Gustave Courbet, La Ronde Enfantine, 1862. Image credit: Wikimedia Commons (Courtesy of Art UK/the Fitzwilliam Museum)

“Shortly before the Nazi occupation of France in 1940, a Jewish engineer from a prominent family fled his Paris home with his mother, abandoning their apartment in the city’s affluent 16th arrondissement.”

“Among the possessions they left behind was a 19th-century painting of a lush forest scene, with children playing under a canopy of trees. As the Nazis took over, the artwork — by Gustave Courbet, the French realist painter — was carried off and reserved for the collection of a top Nazi official.”

“This is a deliberate seizure by the German authorities from a Jewish citizen of France with the diversion of the work of art to Nazi leaders,” the United Kingdom’s Spoliation Advisory Panel wrote in its decision. “We are satisfied that the heirs of the owner of the painting have a strong claim to restitution.”

“The claim was brought to the panel in 2021 by the Mondex Corporation, a Toronto-based company that assists heirs who are seeking restitutions.”

“According to the company’s research, after the painting was looted it was transferred to the Jeu de Paume, a Paris museum that the Germans turned into a depository for their looted art.

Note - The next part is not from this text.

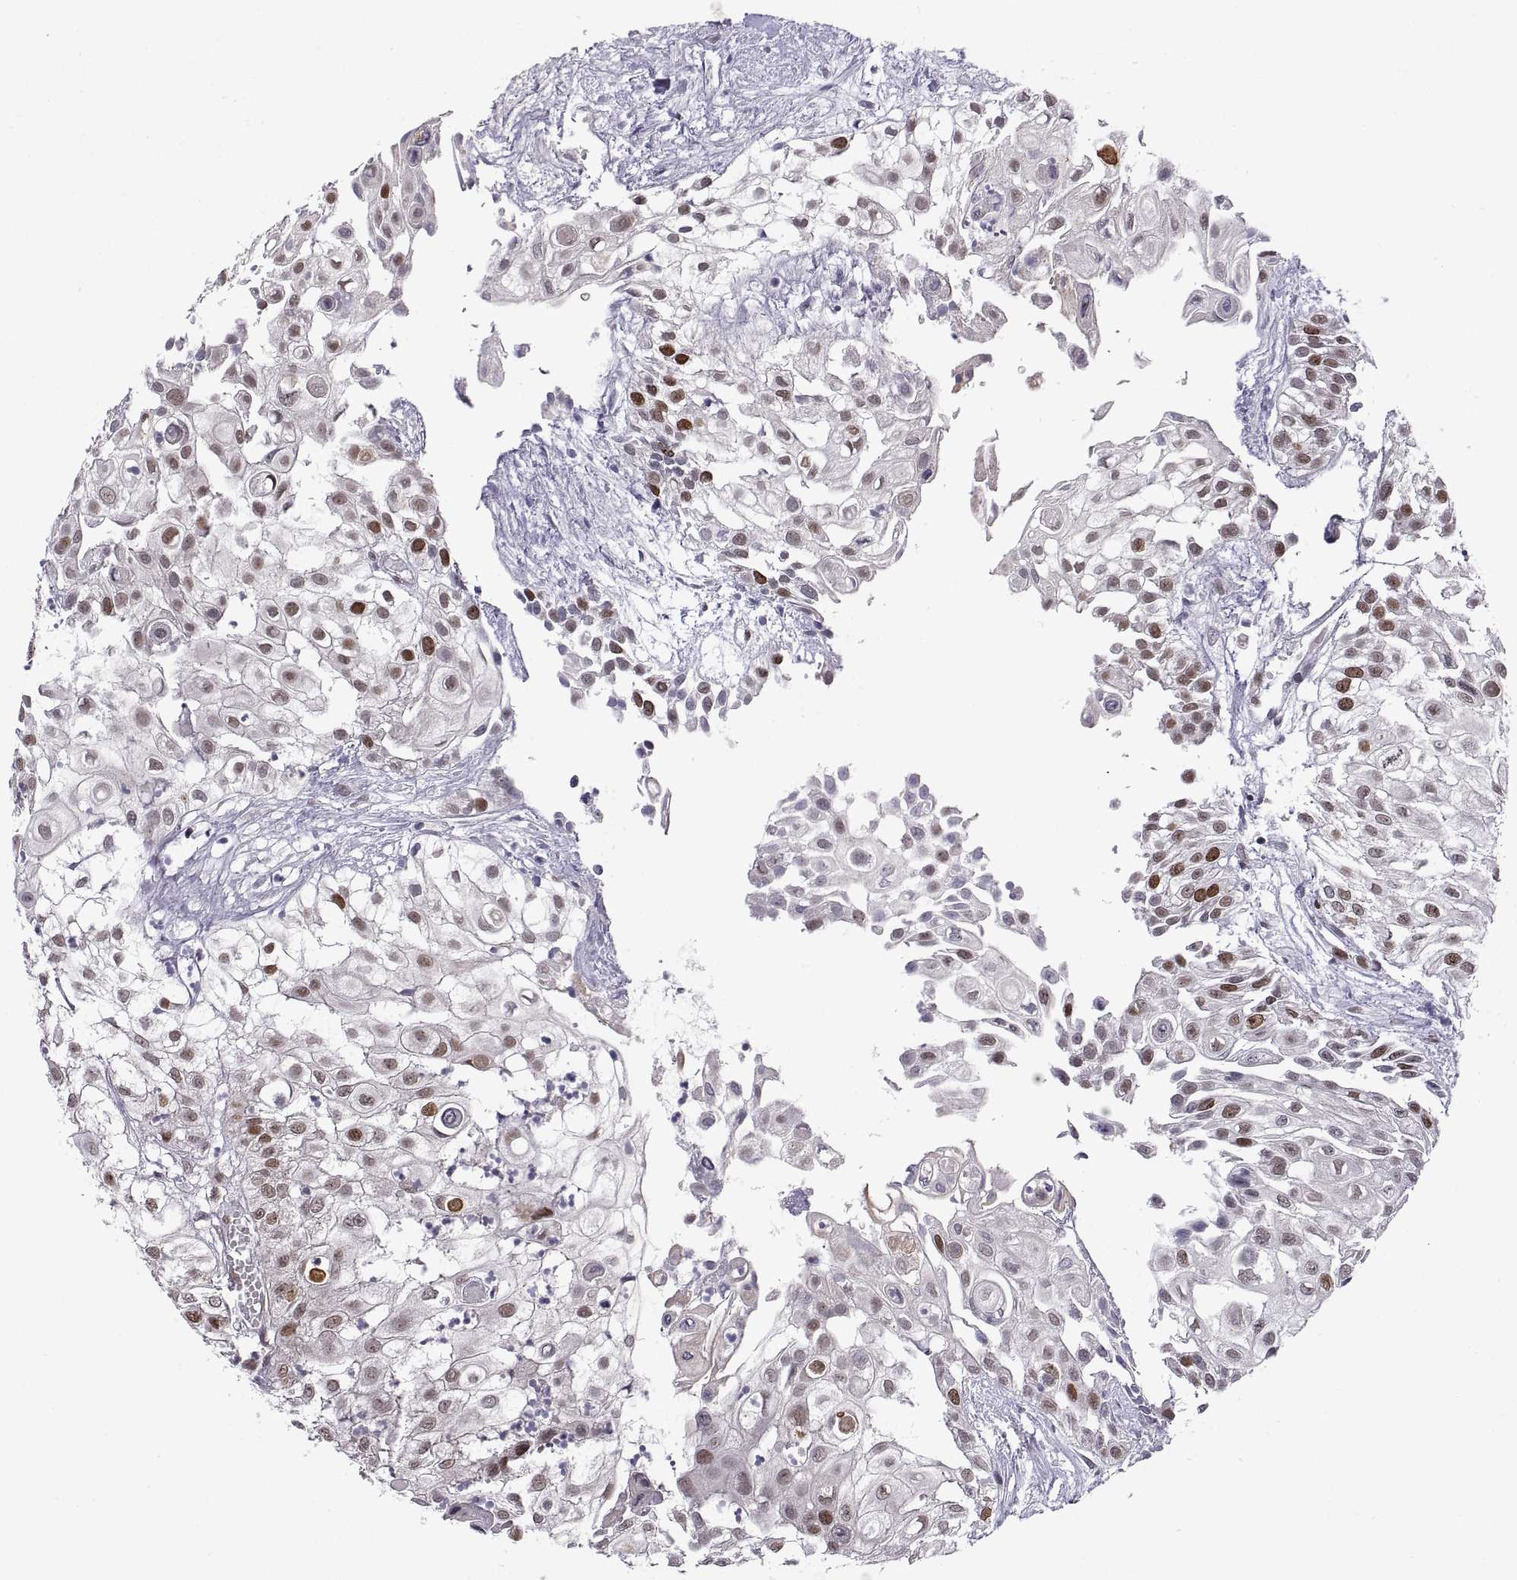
{"staining": {"intensity": "moderate", "quantity": "25%-75%", "location": "nuclear"}, "tissue": "urothelial cancer", "cell_type": "Tumor cells", "image_type": "cancer", "snomed": [{"axis": "morphology", "description": "Urothelial carcinoma, High grade"}, {"axis": "topography", "description": "Urinary bladder"}], "caption": "This is a histology image of immunohistochemistry staining of urothelial cancer, which shows moderate expression in the nuclear of tumor cells.", "gene": "CHFR", "patient": {"sex": "female", "age": 79}}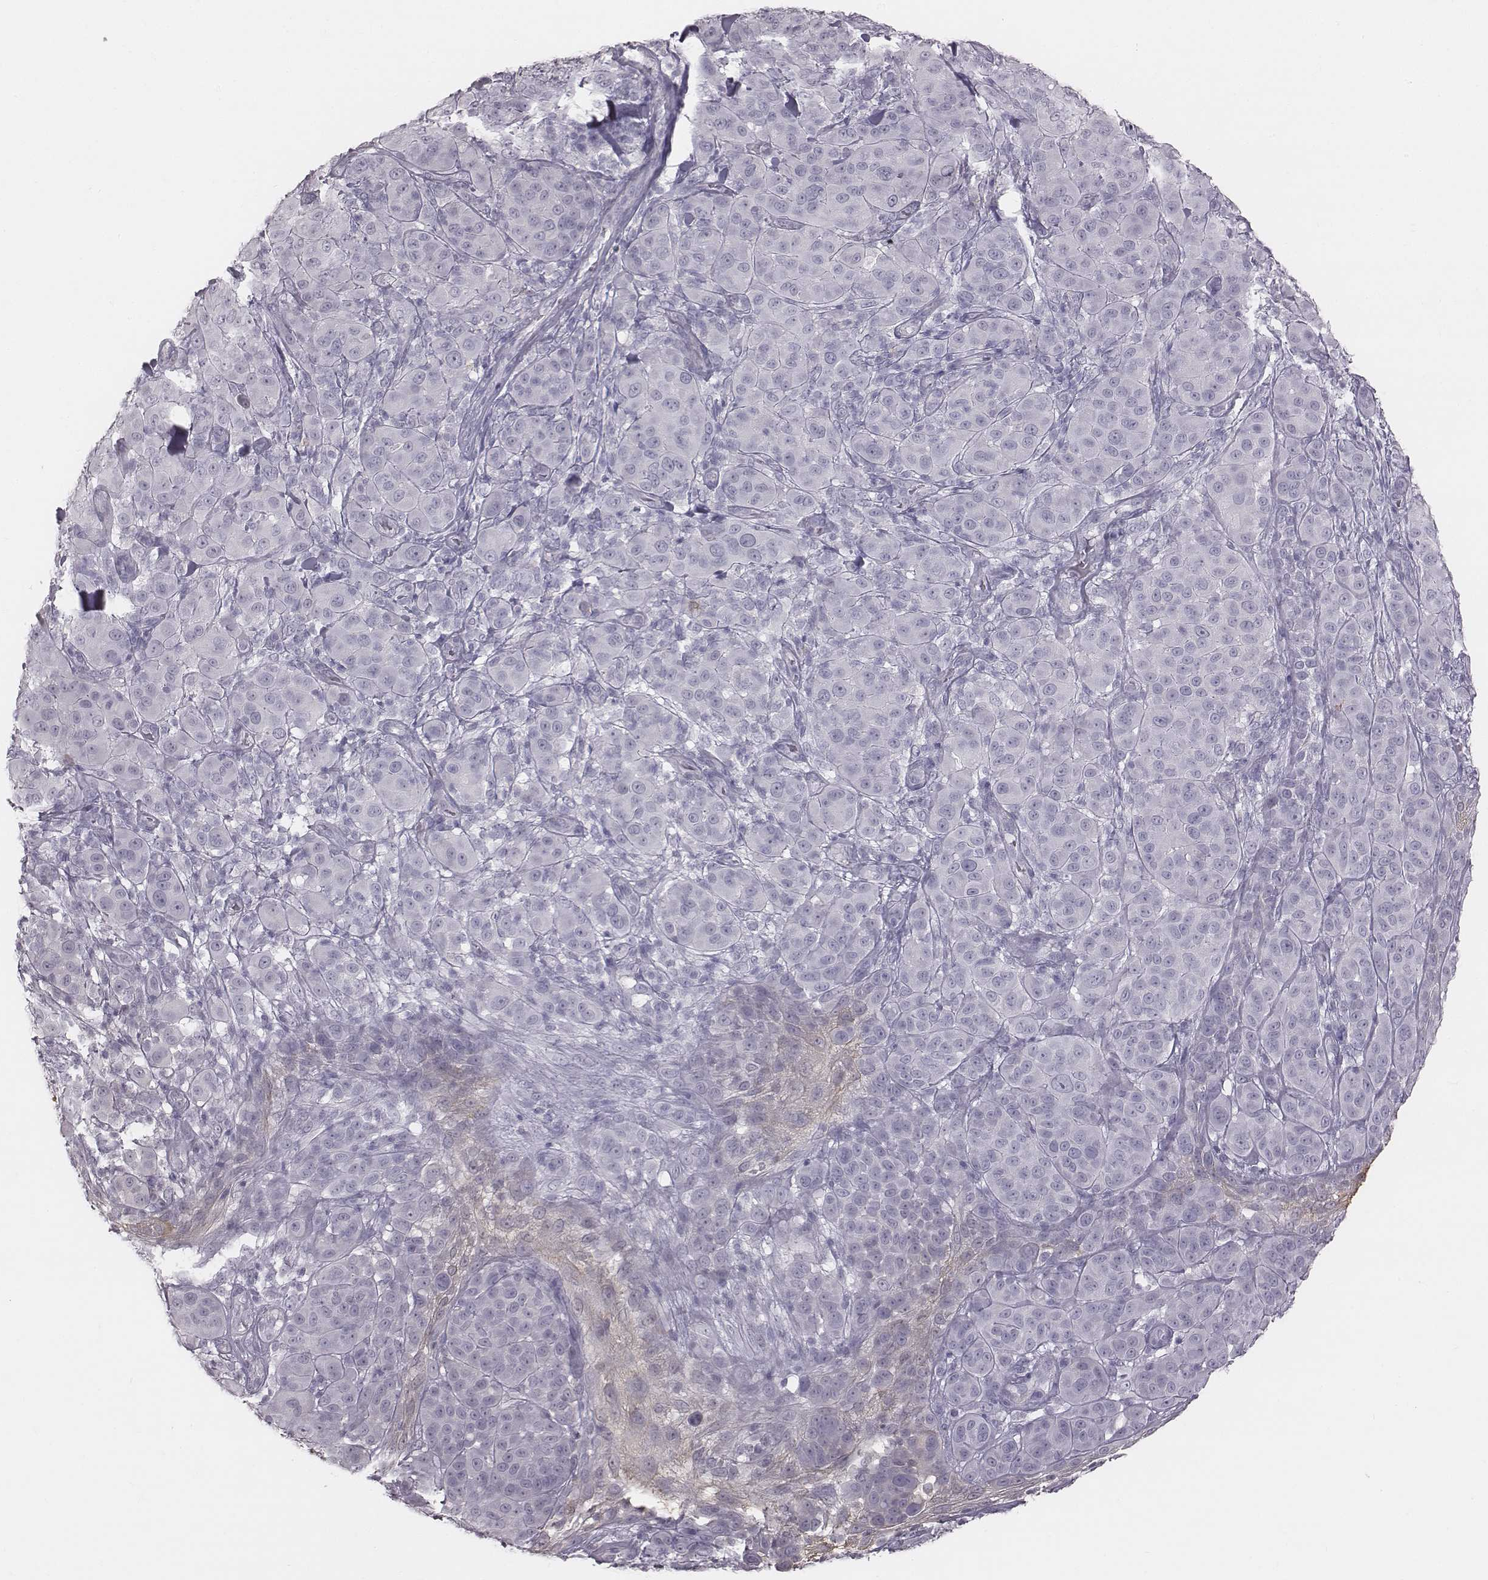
{"staining": {"intensity": "negative", "quantity": "none", "location": "none"}, "tissue": "melanoma", "cell_type": "Tumor cells", "image_type": "cancer", "snomed": [{"axis": "morphology", "description": "Malignant melanoma, NOS"}, {"axis": "topography", "description": "Skin"}], "caption": "Immunohistochemistry of human malignant melanoma reveals no expression in tumor cells. (Stains: DAB IHC with hematoxylin counter stain, Microscopy: brightfield microscopy at high magnification).", "gene": "C6orf58", "patient": {"sex": "female", "age": 87}}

There, it was inventoried with the title “Waldlandschaft,” which translates from German into “forest landscape.” A handwritten note with the painting indicated it had been intended for the collection of Hermann Göring, a Nazi official who was convicted of war crimes at the Nuremberg trials.”

“James Palmer, the founder of the Mondex Corporation, called the British government and the Fitzwilliam Museum “exemplary in their proactive, respectful and moral treatment of this restitution claim.”